The main method I experienced was that of creating a band with the entire class. The key here seemed to be allowing the children to choose their own instrument. I don’t know what other people experienced in Primary school but when I was younger the teacher decided what you were going to play. They would usually give what they deemed to be a ‘better’ instrument either to a well-behaved child or a favourite. If you misbehaved, you received an instrument that was deemed inferior. It was always clear which instruments were supposed to be better. Should instrument allocation really be used as a punishment or reward? Surely every person will have a different preference for instrument anyway? And what kind of damage could these stigmas cause? Well in Finland, this did seem to be the case. The children were allowed to choose whatever they wanted to play. Piano, keyboard, xylophone, shakers, drums, drum kit, guitars and singing were all options. I even witnessed children playing upside down bins. If a child did not choose an instrument, they would not be forced. “Music should be done out of passion” one teacher said to me. The idea was that no one should be forced to play an instrument. Music was seen as being special to each individual who engaged with it. The few children who did not choose an instrument or to sing were not disruptive. Children who had lessons in a specific instrument could choose to play that at their own level but still had the freedom to choose another instrument if they preferred. If a child chose a tuned instrument that they had never played before the teacher would encourage them to learn the chords.

After they had chosen instruments or vocals the teacher would write chords on the board for those using tuned instruments and help those on percussion to work out some rhythms. It wouldn’t take long before the whole class were able to play and sing in the form of a band.

The structure I decided to use was that of a four chord song. We would repeat (toista) four chords (sointu) over and over with very little deviation from this pattern. We practised dynamics in this way as well as tempo. I was lucky enough to be asked to do this lesson with several different classes and witness the different interpretations that each class gave. Each class chose two or three songs from a selection I had chosen to put together. They were all able to perform together.

I have not yet had the opportunity to try this method in an English school but look forward to it greatly. Being able to choose their own songs, mostly popular ones, gave some meaning to what they were performing. Work on dynamics and tempo seemed to bring them together as a group. This method was self-differentiating. Children could challenge themselves to whatever level they chose. They were also allowed to enjoy music for what it is rather than doing it because their teacher said they had to. In addition, the pupils showed progression over their sequence of lessons and dedication to the project.

Another big difference between Finnish and English approaches to music seemed to be the time allocated to the subject. In Finland the classes would each have two music lessons a week. In England, as far as I have experienced, it is rare to have one a week. The Finnish school allowed children to book out the music room at lunch for practice and teachers would give up their breaks to teach basic guitar. In England the instruments are often kept in a cupboard in a hall and brought out rarely; children often only learn specific instruments if they can afford a private teacher and their own instrument. During teacher training Finnish teachers are all taught either the guitar or the piano. During my own teacher training I have spent eight sessions on music over three years. In this time we learnt some basic chords on the ukulele then left to pursue the instrument ourselves if we so wished. It seems to be these basic differences that have an impact.

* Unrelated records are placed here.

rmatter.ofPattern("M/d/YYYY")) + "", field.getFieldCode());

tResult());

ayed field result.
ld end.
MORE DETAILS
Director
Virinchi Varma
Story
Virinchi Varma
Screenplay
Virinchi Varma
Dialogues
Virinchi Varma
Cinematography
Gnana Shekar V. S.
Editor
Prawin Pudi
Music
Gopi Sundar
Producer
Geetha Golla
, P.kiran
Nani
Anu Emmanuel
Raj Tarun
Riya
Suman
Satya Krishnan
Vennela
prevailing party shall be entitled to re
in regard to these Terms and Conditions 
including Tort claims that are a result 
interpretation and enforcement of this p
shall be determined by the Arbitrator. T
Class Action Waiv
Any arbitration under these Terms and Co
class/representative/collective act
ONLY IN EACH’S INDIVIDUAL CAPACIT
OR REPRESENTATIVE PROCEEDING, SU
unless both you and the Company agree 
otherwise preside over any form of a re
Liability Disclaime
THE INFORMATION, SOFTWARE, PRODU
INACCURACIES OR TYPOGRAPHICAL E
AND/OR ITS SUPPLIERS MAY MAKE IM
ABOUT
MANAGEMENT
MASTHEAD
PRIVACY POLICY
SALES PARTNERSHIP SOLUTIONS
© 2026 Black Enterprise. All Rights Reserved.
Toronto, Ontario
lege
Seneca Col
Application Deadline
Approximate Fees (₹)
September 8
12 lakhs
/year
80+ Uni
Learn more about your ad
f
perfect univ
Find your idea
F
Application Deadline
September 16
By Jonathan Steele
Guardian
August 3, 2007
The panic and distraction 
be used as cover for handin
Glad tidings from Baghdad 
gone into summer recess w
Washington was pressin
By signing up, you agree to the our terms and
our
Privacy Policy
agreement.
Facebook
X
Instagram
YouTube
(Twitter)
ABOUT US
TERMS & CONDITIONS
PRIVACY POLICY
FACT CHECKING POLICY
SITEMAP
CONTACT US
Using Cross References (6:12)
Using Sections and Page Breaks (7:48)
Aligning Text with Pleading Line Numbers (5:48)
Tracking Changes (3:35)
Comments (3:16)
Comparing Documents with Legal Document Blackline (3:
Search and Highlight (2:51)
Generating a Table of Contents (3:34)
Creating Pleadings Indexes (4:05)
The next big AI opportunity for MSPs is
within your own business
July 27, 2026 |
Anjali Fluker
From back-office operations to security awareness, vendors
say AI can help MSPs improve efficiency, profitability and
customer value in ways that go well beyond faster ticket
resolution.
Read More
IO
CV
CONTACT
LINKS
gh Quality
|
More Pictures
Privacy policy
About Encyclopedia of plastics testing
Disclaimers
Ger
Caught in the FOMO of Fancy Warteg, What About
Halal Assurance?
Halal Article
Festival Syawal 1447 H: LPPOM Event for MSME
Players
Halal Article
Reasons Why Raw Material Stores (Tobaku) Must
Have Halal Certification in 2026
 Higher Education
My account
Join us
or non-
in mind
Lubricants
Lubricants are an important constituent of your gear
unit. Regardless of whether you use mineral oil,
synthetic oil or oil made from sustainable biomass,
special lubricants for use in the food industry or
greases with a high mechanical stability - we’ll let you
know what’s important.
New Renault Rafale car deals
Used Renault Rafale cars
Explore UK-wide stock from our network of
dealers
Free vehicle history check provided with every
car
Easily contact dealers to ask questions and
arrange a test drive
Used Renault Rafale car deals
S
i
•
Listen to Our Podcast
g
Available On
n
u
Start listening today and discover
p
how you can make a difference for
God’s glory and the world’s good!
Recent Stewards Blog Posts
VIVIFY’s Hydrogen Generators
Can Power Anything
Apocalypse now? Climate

Finland has completely changed my confidence in music teaching. I was always a willing volunteer to teach the subject, especially singing, but I feel that my understanding of how to do so has improved massively since this school placement. Many teachers seem under confident about teaching music; perhaps the biggest issue of all is how we can change that. Does this mean that something is missing from our training or is there something missing from our culture as a whole? There is much evidence to suggest that musical patterns are beneficial to a child’s development in addition to music allowing for development of specific skills and understanding of culture. So why is it that music is often so undervalued in schools?